Efetivamente, é primordial desenvolver uma estratégia própria para os SI, respetivas abordagens de implementação, reflexão estruturada sobre arquitecturas, interoperabilidade e segurança e conhecimento técnico-científico. Seria mais fácil atingir este objetivo através da criação de uma estrutura própria focada especificamente neste problema, uma Direção-Geral de Sistemas de Informação para a Saúde, com áreas especializadas na informação clínica de saúde e nas plataformas de comunicação com os utentes, como acontece em muitos países.

As políticas públicas de saúde devem procurar empoderar os utentes, fazendo um uso inteligente dos seus dados de saúde, mas sem deixar de os partilhar, de modo agregado e anónimo ou mediante consentimento expresso, de modo a permitir tirar partido do enorme potencial da análise avançada com algoritmos (sem e com inteligência artificial) e criar mais-valias que, verdadeiramente, sejam um contributo decisivo para apoiar a saúde dos cidadãos portugueses.

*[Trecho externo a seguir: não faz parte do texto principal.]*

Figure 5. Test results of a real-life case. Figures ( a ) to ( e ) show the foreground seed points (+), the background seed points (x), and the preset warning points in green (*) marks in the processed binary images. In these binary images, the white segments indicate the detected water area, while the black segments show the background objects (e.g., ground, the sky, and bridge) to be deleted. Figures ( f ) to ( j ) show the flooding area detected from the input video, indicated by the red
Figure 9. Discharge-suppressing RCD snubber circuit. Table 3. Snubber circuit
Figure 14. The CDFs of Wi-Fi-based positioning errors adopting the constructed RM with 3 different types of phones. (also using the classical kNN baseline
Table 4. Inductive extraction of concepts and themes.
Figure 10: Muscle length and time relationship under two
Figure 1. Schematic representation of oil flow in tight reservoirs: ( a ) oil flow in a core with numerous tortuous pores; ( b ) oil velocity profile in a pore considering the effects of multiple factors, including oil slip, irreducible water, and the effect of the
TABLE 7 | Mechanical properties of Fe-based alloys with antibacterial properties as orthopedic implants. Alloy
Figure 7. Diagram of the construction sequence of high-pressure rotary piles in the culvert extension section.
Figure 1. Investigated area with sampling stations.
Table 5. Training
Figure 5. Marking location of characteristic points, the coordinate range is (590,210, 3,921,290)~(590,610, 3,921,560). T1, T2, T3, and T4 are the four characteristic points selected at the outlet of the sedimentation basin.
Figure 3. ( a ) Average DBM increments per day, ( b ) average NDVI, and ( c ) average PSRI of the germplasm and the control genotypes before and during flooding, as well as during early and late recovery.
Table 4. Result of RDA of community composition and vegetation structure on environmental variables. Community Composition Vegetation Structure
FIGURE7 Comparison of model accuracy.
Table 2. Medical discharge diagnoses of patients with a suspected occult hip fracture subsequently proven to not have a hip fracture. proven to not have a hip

Este processo não pode deixar de ser enformado por critérios éticos em todas as fases do procedimento, desde a recolha à publicitação dos dados de saúde e seu posterior armazenamento, com respeito pela privacidade - reconhecidamente, um direito humano - autonomia, transparência, e responsabilidade, fundamentado na utilidade da sua utilização, designadamente, para efeitos de investigação científica.

As ULS nas suas estratégias de digitalização beneficiariam muito de orientações técnico-científicas alinhadas com a estratégia Europeia (European Health Data Space) a fim de poderem assegurar a evolução para uma maior integração de dados da saúde no médio-longo prazo. Tal como em outros países europeus, os SI de saúde exigem hoje um maior rigor técnico-científico garantido com profissionais qualificados e forte ligação à academia.